Earlier this year, Intel started an all-out ad campaign against M1-powered Macs in an effort to prove they're not as special as you may have heard. Intel's take revolves around being able to play more games on Intel-powered laptops, which also happen to come in a wide variety of form factors, including hybrids between clamshells and tablets that Apple has no intention to build. Intel also hired Justin Long, the "I'm a Mac" actor from Apple's famous "Get a Mac" campaign.

Howard Oakley, a developer behind several Mac applications has done some digging into the magic sauce that makes the M1 chipset so good, and his conclusion may not surprise long-time Apple fans. The short of it is that Apple is optimizing the software experience using Quality of Service, or intelligent task scheduling.

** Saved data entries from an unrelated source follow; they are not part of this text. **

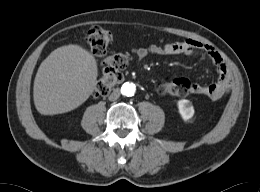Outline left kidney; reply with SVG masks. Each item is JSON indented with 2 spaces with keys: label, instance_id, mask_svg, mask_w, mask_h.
Listing matches in <instances>:
<instances>
[{
  "label": "left kidney",
  "instance_id": "1",
  "mask_svg": "<svg viewBox=\"0 0 260 192\" xmlns=\"http://www.w3.org/2000/svg\"><path fill=\"white\" fill-rule=\"evenodd\" d=\"M179 113L184 121H190L194 115L192 103L187 99H181L177 102Z\"/></svg>",
  "mask_w": 260,
  "mask_h": 192
}]
</instances>
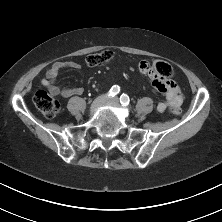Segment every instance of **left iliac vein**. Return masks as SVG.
Segmentation results:
<instances>
[{
	"mask_svg": "<svg viewBox=\"0 0 222 222\" xmlns=\"http://www.w3.org/2000/svg\"><path fill=\"white\" fill-rule=\"evenodd\" d=\"M107 104L112 105V106H115V107H119V100H118V98H116V97L110 98V99L107 101Z\"/></svg>",
	"mask_w": 222,
	"mask_h": 222,
	"instance_id": "left-iliac-vein-1",
	"label": "left iliac vein"
}]
</instances>
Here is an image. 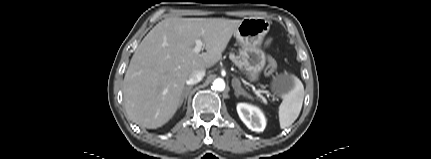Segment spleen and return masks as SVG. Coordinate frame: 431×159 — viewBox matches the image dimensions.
I'll use <instances>...</instances> for the list:
<instances>
[{
	"mask_svg": "<svg viewBox=\"0 0 431 159\" xmlns=\"http://www.w3.org/2000/svg\"><path fill=\"white\" fill-rule=\"evenodd\" d=\"M294 80L295 88L284 97L279 106V122L282 129L292 125L298 118L304 100V86L295 76Z\"/></svg>",
	"mask_w": 431,
	"mask_h": 159,
	"instance_id": "obj_1",
	"label": "spleen"
}]
</instances>
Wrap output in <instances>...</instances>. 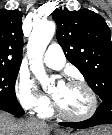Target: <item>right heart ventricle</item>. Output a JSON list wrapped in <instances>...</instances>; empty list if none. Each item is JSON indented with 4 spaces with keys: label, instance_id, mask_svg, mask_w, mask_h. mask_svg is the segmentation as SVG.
<instances>
[{
    "label": "right heart ventricle",
    "instance_id": "e07e8e85",
    "mask_svg": "<svg viewBox=\"0 0 112 135\" xmlns=\"http://www.w3.org/2000/svg\"><path fill=\"white\" fill-rule=\"evenodd\" d=\"M52 114V111L50 109H45L43 111H41V115L44 116V117H48Z\"/></svg>",
    "mask_w": 112,
    "mask_h": 135
}]
</instances>
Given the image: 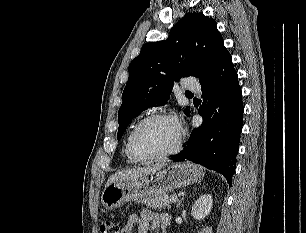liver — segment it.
<instances>
[{
  "label": "liver",
  "mask_w": 306,
  "mask_h": 233,
  "mask_svg": "<svg viewBox=\"0 0 306 233\" xmlns=\"http://www.w3.org/2000/svg\"><path fill=\"white\" fill-rule=\"evenodd\" d=\"M165 166V162H159L155 165L148 166V167H142V168H135V169H129L124 170L120 172H116L115 174L111 175L110 178L107 180L105 187H107L109 184L125 179L135 178L142 174L154 172L157 170L162 169Z\"/></svg>",
  "instance_id": "1"
}]
</instances>
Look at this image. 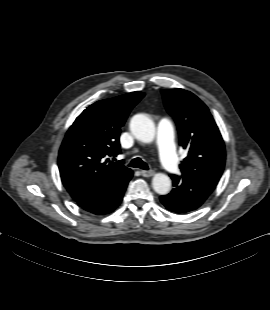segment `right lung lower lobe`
I'll use <instances>...</instances> for the list:
<instances>
[{"instance_id":"obj_1","label":"right lung lower lobe","mask_w":270,"mask_h":310,"mask_svg":"<svg viewBox=\"0 0 270 310\" xmlns=\"http://www.w3.org/2000/svg\"><path fill=\"white\" fill-rule=\"evenodd\" d=\"M132 176V170L123 171L103 185L71 197L87 212L96 215L108 214L119 206Z\"/></svg>"}]
</instances>
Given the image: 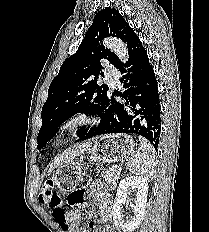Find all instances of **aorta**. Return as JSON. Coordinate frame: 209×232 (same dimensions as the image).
<instances>
[{"label": "aorta", "mask_w": 209, "mask_h": 232, "mask_svg": "<svg viewBox=\"0 0 209 232\" xmlns=\"http://www.w3.org/2000/svg\"><path fill=\"white\" fill-rule=\"evenodd\" d=\"M103 44L106 48L114 52L122 62L128 60V49L127 46L117 38H105Z\"/></svg>", "instance_id": "762f6f07"}]
</instances>
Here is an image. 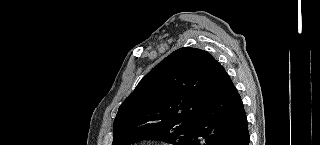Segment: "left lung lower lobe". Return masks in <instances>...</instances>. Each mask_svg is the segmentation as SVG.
I'll use <instances>...</instances> for the list:
<instances>
[{"label":"left lung lower lobe","instance_id":"0a47b994","mask_svg":"<svg viewBox=\"0 0 320 145\" xmlns=\"http://www.w3.org/2000/svg\"><path fill=\"white\" fill-rule=\"evenodd\" d=\"M205 94L204 109L186 145H249L241 97L220 63L209 76Z\"/></svg>","mask_w":320,"mask_h":145}]
</instances>
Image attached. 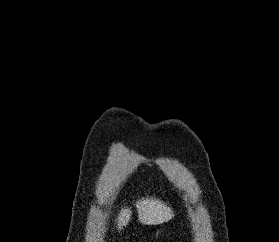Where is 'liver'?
<instances>
[{
    "instance_id": "liver-1",
    "label": "liver",
    "mask_w": 279,
    "mask_h": 242,
    "mask_svg": "<svg viewBox=\"0 0 279 242\" xmlns=\"http://www.w3.org/2000/svg\"><path fill=\"white\" fill-rule=\"evenodd\" d=\"M138 219L142 224L157 225L169 221L174 216L170 207L155 198H145L136 202ZM131 217V209L124 208L120 211L117 226L119 230L129 223Z\"/></svg>"
}]
</instances>
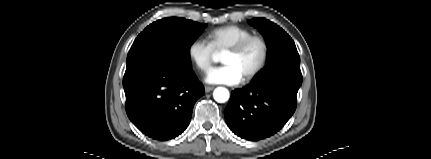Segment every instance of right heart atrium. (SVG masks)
<instances>
[{"label":"right heart atrium","instance_id":"1","mask_svg":"<svg viewBox=\"0 0 431 159\" xmlns=\"http://www.w3.org/2000/svg\"><path fill=\"white\" fill-rule=\"evenodd\" d=\"M215 53L216 51L211 43L200 37L192 40L187 48L190 61L202 72H207L209 70L214 60Z\"/></svg>","mask_w":431,"mask_h":159}]
</instances>
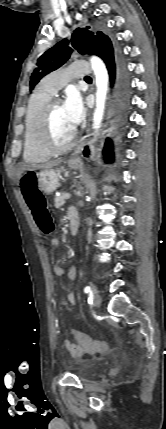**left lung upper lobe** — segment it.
<instances>
[{
    "label": "left lung upper lobe",
    "instance_id": "obj_1",
    "mask_svg": "<svg viewBox=\"0 0 166 429\" xmlns=\"http://www.w3.org/2000/svg\"><path fill=\"white\" fill-rule=\"evenodd\" d=\"M89 28L85 26L75 29L70 41L64 39L40 56L37 67L30 77L31 90L45 75L61 67L70 58L73 51L70 45L81 54H95L97 44L112 43L110 38L101 31L94 33Z\"/></svg>",
    "mask_w": 166,
    "mask_h": 429
}]
</instances>
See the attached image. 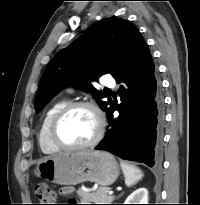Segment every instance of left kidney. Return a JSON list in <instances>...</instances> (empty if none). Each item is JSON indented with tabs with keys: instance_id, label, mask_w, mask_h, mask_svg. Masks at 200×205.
Instances as JSON below:
<instances>
[{
	"instance_id": "5707ae66",
	"label": "left kidney",
	"mask_w": 200,
	"mask_h": 205,
	"mask_svg": "<svg viewBox=\"0 0 200 205\" xmlns=\"http://www.w3.org/2000/svg\"><path fill=\"white\" fill-rule=\"evenodd\" d=\"M124 204H148V190L138 188L127 197Z\"/></svg>"
}]
</instances>
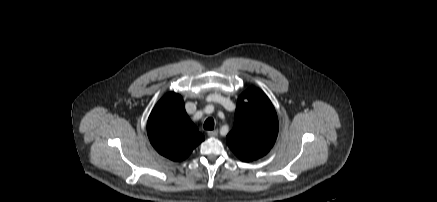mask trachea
<instances>
[{"label": "trachea", "mask_w": 437, "mask_h": 202, "mask_svg": "<svg viewBox=\"0 0 437 202\" xmlns=\"http://www.w3.org/2000/svg\"><path fill=\"white\" fill-rule=\"evenodd\" d=\"M203 127L206 130H213L214 129V120L212 118H207L204 122Z\"/></svg>", "instance_id": "1"}]
</instances>
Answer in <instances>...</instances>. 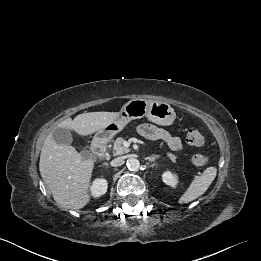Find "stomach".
Listing matches in <instances>:
<instances>
[{
  "label": "stomach",
  "instance_id": "obj_1",
  "mask_svg": "<svg viewBox=\"0 0 261 261\" xmlns=\"http://www.w3.org/2000/svg\"><path fill=\"white\" fill-rule=\"evenodd\" d=\"M174 109L164 101H154L147 98H135L124 104L120 116L109 123L103 132L97 133L95 141H107L132 120L147 117V119L158 125H170L175 120Z\"/></svg>",
  "mask_w": 261,
  "mask_h": 261
}]
</instances>
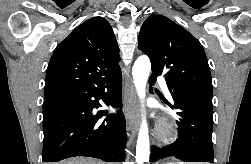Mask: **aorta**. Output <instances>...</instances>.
<instances>
[{"label":"aorta","mask_w":251,"mask_h":164,"mask_svg":"<svg viewBox=\"0 0 251 164\" xmlns=\"http://www.w3.org/2000/svg\"><path fill=\"white\" fill-rule=\"evenodd\" d=\"M150 71H151V63L148 56L141 55L140 57H138L132 68V76L137 94L141 102H143L146 96V84L149 78ZM149 155H150V143H149L148 125L145 116H143L137 139L136 163L144 164L145 162H148Z\"/></svg>","instance_id":"762f6f07"}]
</instances>
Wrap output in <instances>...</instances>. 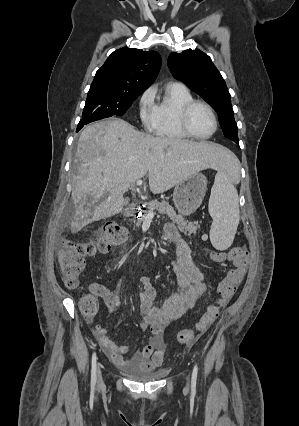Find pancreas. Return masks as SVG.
I'll return each mask as SVG.
<instances>
[{"instance_id": "1", "label": "pancreas", "mask_w": 299, "mask_h": 426, "mask_svg": "<svg viewBox=\"0 0 299 426\" xmlns=\"http://www.w3.org/2000/svg\"><path fill=\"white\" fill-rule=\"evenodd\" d=\"M145 205V216L151 212H154L155 210L158 211V213L160 214H167L170 219L177 224L179 230L185 235L191 236L192 234H196L197 230L200 228L198 222H188L183 218L182 215L177 214L174 208L165 200H162L161 202L157 200H152L150 202H147ZM143 220L144 217L138 219L137 221H134L135 225L139 227Z\"/></svg>"}]
</instances>
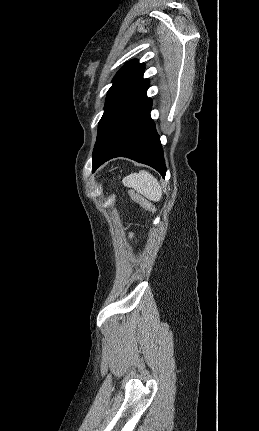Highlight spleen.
Masks as SVG:
<instances>
[{"instance_id": "1", "label": "spleen", "mask_w": 259, "mask_h": 431, "mask_svg": "<svg viewBox=\"0 0 259 431\" xmlns=\"http://www.w3.org/2000/svg\"><path fill=\"white\" fill-rule=\"evenodd\" d=\"M124 186L133 188L150 201H159L162 198V188L158 180L148 171L131 173L122 180Z\"/></svg>"}]
</instances>
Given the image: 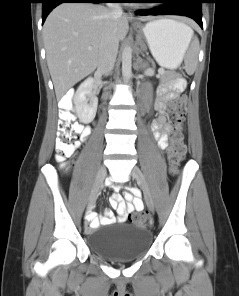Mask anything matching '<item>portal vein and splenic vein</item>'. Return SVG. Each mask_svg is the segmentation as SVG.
Wrapping results in <instances>:
<instances>
[{"label":"portal vein and splenic vein","mask_w":239,"mask_h":296,"mask_svg":"<svg viewBox=\"0 0 239 296\" xmlns=\"http://www.w3.org/2000/svg\"><path fill=\"white\" fill-rule=\"evenodd\" d=\"M88 49H89V50H91V49H92V47H88Z\"/></svg>","instance_id":"18ae733b"}]
</instances>
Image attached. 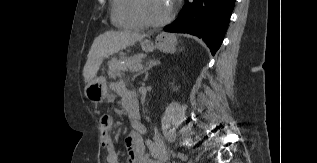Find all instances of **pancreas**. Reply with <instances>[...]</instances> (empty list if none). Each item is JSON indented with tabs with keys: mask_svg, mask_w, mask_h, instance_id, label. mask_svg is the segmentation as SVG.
Returning a JSON list of instances; mask_svg holds the SVG:
<instances>
[{
	"mask_svg": "<svg viewBox=\"0 0 317 163\" xmlns=\"http://www.w3.org/2000/svg\"><path fill=\"white\" fill-rule=\"evenodd\" d=\"M142 58H143L142 55H136L130 58H126V57H121L119 59L112 58L108 62L109 77L110 78L120 77L123 74V72L131 70L134 68V66L141 64Z\"/></svg>",
	"mask_w": 317,
	"mask_h": 163,
	"instance_id": "obj_1",
	"label": "pancreas"
}]
</instances>
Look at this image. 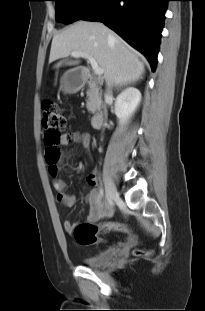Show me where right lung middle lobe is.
<instances>
[{"instance_id":"dd1d6c3e","label":"right lung middle lobe","mask_w":205,"mask_h":311,"mask_svg":"<svg viewBox=\"0 0 205 311\" xmlns=\"http://www.w3.org/2000/svg\"><path fill=\"white\" fill-rule=\"evenodd\" d=\"M55 1L56 20L70 24L81 20L93 12L102 0H53Z\"/></svg>"}]
</instances>
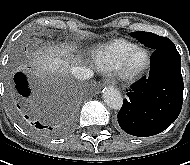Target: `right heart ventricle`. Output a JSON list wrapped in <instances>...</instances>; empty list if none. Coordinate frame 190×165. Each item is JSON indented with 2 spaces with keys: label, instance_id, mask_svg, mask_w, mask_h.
Segmentation results:
<instances>
[{
  "label": "right heart ventricle",
  "instance_id": "e07e8e85",
  "mask_svg": "<svg viewBox=\"0 0 190 165\" xmlns=\"http://www.w3.org/2000/svg\"><path fill=\"white\" fill-rule=\"evenodd\" d=\"M136 47L137 44L125 39L112 40L93 51V63L100 71L117 70L126 54Z\"/></svg>",
  "mask_w": 190,
  "mask_h": 165
}]
</instances>
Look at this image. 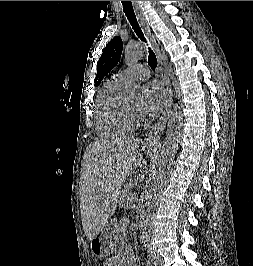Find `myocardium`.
<instances>
[{"instance_id": "f54148a6", "label": "myocardium", "mask_w": 253, "mask_h": 266, "mask_svg": "<svg viewBox=\"0 0 253 266\" xmlns=\"http://www.w3.org/2000/svg\"><path fill=\"white\" fill-rule=\"evenodd\" d=\"M124 111L126 113V115L130 118V120L136 124L137 122V112L132 110L129 106V104L127 103V101L124 100Z\"/></svg>"}]
</instances>
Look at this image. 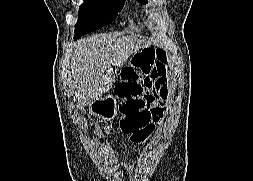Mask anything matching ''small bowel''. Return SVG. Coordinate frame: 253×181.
<instances>
[{
    "label": "small bowel",
    "instance_id": "small-bowel-1",
    "mask_svg": "<svg viewBox=\"0 0 253 181\" xmlns=\"http://www.w3.org/2000/svg\"><path fill=\"white\" fill-rule=\"evenodd\" d=\"M144 85L149 97L156 96L159 99V115H163L169 96V78L166 67L155 59H152L149 69L145 74Z\"/></svg>",
    "mask_w": 253,
    "mask_h": 181
}]
</instances>
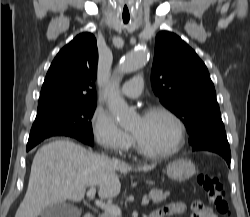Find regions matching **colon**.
<instances>
[{"label": "colon", "mask_w": 250, "mask_h": 217, "mask_svg": "<svg viewBox=\"0 0 250 217\" xmlns=\"http://www.w3.org/2000/svg\"><path fill=\"white\" fill-rule=\"evenodd\" d=\"M198 183L206 192L210 202L215 206L217 212L223 216L230 214V206L226 193L217 176L202 173L198 176ZM194 214H192V217Z\"/></svg>", "instance_id": "5ec220e1"}]
</instances>
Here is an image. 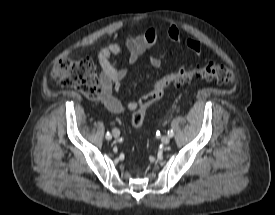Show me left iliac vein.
<instances>
[{"instance_id":"left-iliac-vein-1","label":"left iliac vein","mask_w":275,"mask_h":215,"mask_svg":"<svg viewBox=\"0 0 275 215\" xmlns=\"http://www.w3.org/2000/svg\"><path fill=\"white\" fill-rule=\"evenodd\" d=\"M161 142H162L163 144H168V143L170 142V137L167 136V135L163 136V137L161 138Z\"/></svg>"}]
</instances>
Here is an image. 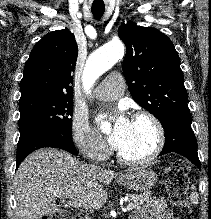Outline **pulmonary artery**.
Segmentation results:
<instances>
[{
    "instance_id": "e3ab8cb5",
    "label": "pulmonary artery",
    "mask_w": 211,
    "mask_h": 219,
    "mask_svg": "<svg viewBox=\"0 0 211 219\" xmlns=\"http://www.w3.org/2000/svg\"><path fill=\"white\" fill-rule=\"evenodd\" d=\"M124 77L119 72H112L99 85L96 97L100 100H113L120 97L124 92Z\"/></svg>"
}]
</instances>
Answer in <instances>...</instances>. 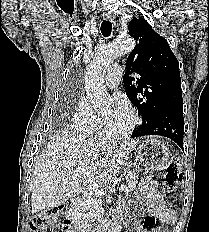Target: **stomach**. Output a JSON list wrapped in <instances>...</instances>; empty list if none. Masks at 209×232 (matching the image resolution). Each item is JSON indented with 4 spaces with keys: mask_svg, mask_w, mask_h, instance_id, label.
Wrapping results in <instances>:
<instances>
[{
    "mask_svg": "<svg viewBox=\"0 0 209 232\" xmlns=\"http://www.w3.org/2000/svg\"><path fill=\"white\" fill-rule=\"evenodd\" d=\"M169 154L168 147L162 141L154 138L144 139L137 149V157L143 165L156 171H161L167 167Z\"/></svg>",
    "mask_w": 209,
    "mask_h": 232,
    "instance_id": "1",
    "label": "stomach"
}]
</instances>
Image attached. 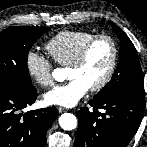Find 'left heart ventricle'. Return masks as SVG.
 I'll return each instance as SVG.
<instances>
[{"instance_id":"1","label":"left heart ventricle","mask_w":147,"mask_h":147,"mask_svg":"<svg viewBox=\"0 0 147 147\" xmlns=\"http://www.w3.org/2000/svg\"><path fill=\"white\" fill-rule=\"evenodd\" d=\"M112 58L109 41L102 39L92 47L85 63L79 68H68L67 78L81 79L89 87L97 84L106 74Z\"/></svg>"}]
</instances>
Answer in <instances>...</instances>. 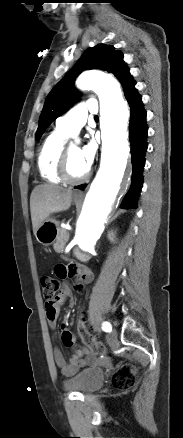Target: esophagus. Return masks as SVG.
<instances>
[{
    "label": "esophagus",
    "mask_w": 183,
    "mask_h": 438,
    "mask_svg": "<svg viewBox=\"0 0 183 438\" xmlns=\"http://www.w3.org/2000/svg\"><path fill=\"white\" fill-rule=\"evenodd\" d=\"M77 195H82V192H78Z\"/></svg>",
    "instance_id": "1"
}]
</instances>
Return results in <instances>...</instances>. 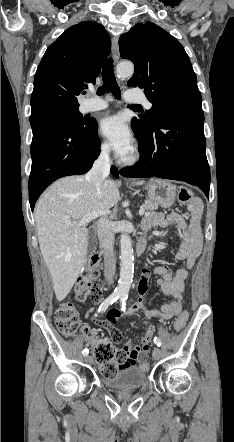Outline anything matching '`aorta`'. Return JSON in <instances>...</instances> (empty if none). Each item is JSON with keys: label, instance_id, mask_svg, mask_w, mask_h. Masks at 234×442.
Listing matches in <instances>:
<instances>
[{"label": "aorta", "instance_id": "aorta-1", "mask_svg": "<svg viewBox=\"0 0 234 442\" xmlns=\"http://www.w3.org/2000/svg\"><path fill=\"white\" fill-rule=\"evenodd\" d=\"M117 76L119 78H128L134 73V65L124 62L117 65ZM134 273V255L132 241L127 233L120 236V279L116 288L117 293L127 295L133 279Z\"/></svg>", "mask_w": 234, "mask_h": 442}]
</instances>
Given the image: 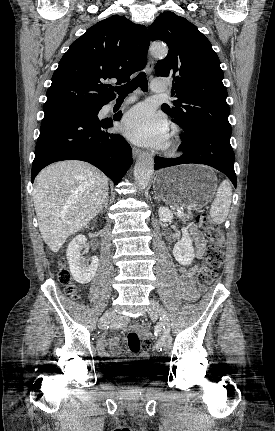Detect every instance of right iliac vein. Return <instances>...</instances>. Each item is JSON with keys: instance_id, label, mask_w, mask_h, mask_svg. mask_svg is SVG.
Masks as SVG:
<instances>
[{"instance_id": "63e3f726", "label": "right iliac vein", "mask_w": 275, "mask_h": 431, "mask_svg": "<svg viewBox=\"0 0 275 431\" xmlns=\"http://www.w3.org/2000/svg\"><path fill=\"white\" fill-rule=\"evenodd\" d=\"M116 316V312L113 308L108 309L101 317L98 323V327L102 329L108 322L113 320Z\"/></svg>"}]
</instances>
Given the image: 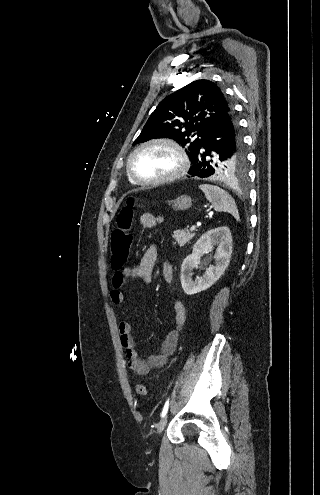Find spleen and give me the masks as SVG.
I'll list each match as a JSON object with an SVG mask.
<instances>
[{
  "instance_id": "1",
  "label": "spleen",
  "mask_w": 320,
  "mask_h": 495,
  "mask_svg": "<svg viewBox=\"0 0 320 495\" xmlns=\"http://www.w3.org/2000/svg\"><path fill=\"white\" fill-rule=\"evenodd\" d=\"M199 188L204 192L206 199L213 205L217 212L230 213L239 221V212L234 199L226 191L213 185H200Z\"/></svg>"
}]
</instances>
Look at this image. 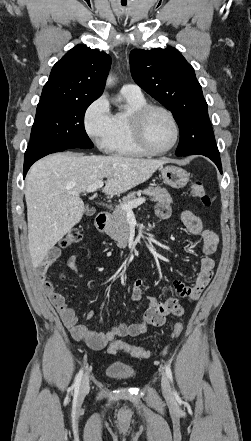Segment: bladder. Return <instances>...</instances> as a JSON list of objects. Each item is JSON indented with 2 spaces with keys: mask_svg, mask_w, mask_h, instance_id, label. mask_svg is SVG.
<instances>
[{
  "mask_svg": "<svg viewBox=\"0 0 251 441\" xmlns=\"http://www.w3.org/2000/svg\"><path fill=\"white\" fill-rule=\"evenodd\" d=\"M105 374L111 379L119 381L132 380L136 376L134 369L123 364H110L105 369Z\"/></svg>",
  "mask_w": 251,
  "mask_h": 441,
  "instance_id": "obj_1",
  "label": "bladder"
}]
</instances>
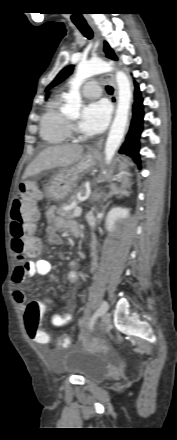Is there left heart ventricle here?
<instances>
[{
	"mask_svg": "<svg viewBox=\"0 0 177 440\" xmlns=\"http://www.w3.org/2000/svg\"><path fill=\"white\" fill-rule=\"evenodd\" d=\"M70 118H71L72 120H76L77 117H75V116H71Z\"/></svg>",
	"mask_w": 177,
	"mask_h": 440,
	"instance_id": "1",
	"label": "left heart ventricle"
}]
</instances>
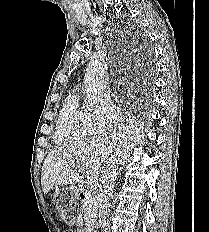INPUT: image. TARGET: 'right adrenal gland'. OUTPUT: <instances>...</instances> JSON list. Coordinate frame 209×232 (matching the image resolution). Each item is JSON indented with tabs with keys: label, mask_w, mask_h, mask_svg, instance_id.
Listing matches in <instances>:
<instances>
[{
	"label": "right adrenal gland",
	"mask_w": 209,
	"mask_h": 232,
	"mask_svg": "<svg viewBox=\"0 0 209 232\" xmlns=\"http://www.w3.org/2000/svg\"><path fill=\"white\" fill-rule=\"evenodd\" d=\"M119 174H120V170L117 172V175H119ZM117 175H116V176H117Z\"/></svg>",
	"instance_id": "2a0ac1e0"
}]
</instances>
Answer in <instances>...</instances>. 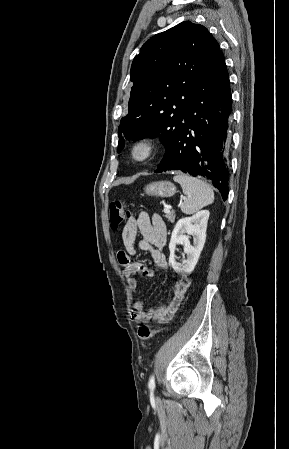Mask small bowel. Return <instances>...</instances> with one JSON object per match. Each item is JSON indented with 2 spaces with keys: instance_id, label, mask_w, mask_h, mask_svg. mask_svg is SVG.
<instances>
[{
  "instance_id": "c3829d8e",
  "label": "small bowel",
  "mask_w": 289,
  "mask_h": 449,
  "mask_svg": "<svg viewBox=\"0 0 289 449\" xmlns=\"http://www.w3.org/2000/svg\"><path fill=\"white\" fill-rule=\"evenodd\" d=\"M140 240H136L137 234ZM167 240V230L164 222L158 215L150 216L147 212H141L137 218H132L126 224L122 232L123 250L117 253V259L123 267V273L128 284L137 288L135 276L142 275L153 277L151 268L140 261L132 259L137 249L148 252L154 265L160 269L168 268V261L163 251ZM137 246V247H136ZM190 286V280L182 276L175 281L174 292L167 305L145 310L143 303L137 301L133 306L132 318L138 323L156 321L160 324L169 321L176 313L181 302L185 298Z\"/></svg>"
}]
</instances>
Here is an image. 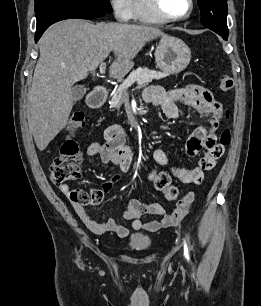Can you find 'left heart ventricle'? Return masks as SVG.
<instances>
[{"label":"left heart ventricle","instance_id":"1","mask_svg":"<svg viewBox=\"0 0 261 306\" xmlns=\"http://www.w3.org/2000/svg\"><path fill=\"white\" fill-rule=\"evenodd\" d=\"M162 10L171 17L182 16L189 9L188 0H159Z\"/></svg>","mask_w":261,"mask_h":306}]
</instances>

Intel and AMD typically market their products using claims about throughput, or, simply put -- the number of operations or tasks that can be completed in a given amount of time. In some scenarios like data centers, that's an easy metric that helps companies decide on the best solution for their needs. However, a consumer usually doesn't perceive the raw speed of a device, but rather latency, something that reviewers often describe as "feeling fast."

In his analysis, Oakley compared an M1-powered MacBook Pro and Mac mini with an eight-core Intel Xeon-powered Mac Pro, all of them running macOS Big Sur. The idea was to test how these systems behave when you throw tasks of different priority (QoS) levels at them. By default, macOS is set to decide the importance of a task on its own, but developers can also use four specified QoS levels called background (lowest), utility, userInitiated, and userInteractive (highest).

Oakley used his Cormorant app, which is a compressor-decompressor utility that lets you set the QoS level, to compress a 10-gigabyte test file. What he found is that on an x86 Mac with no other apps running, the compression task will be scheduled across all cores, so that it is completed in the shortest possible time, regardless of the QoS setting. When running two compression tasks, one with a high priority level and one with a low level, the first executed in the normal amount of time while the other took several times longer to complete.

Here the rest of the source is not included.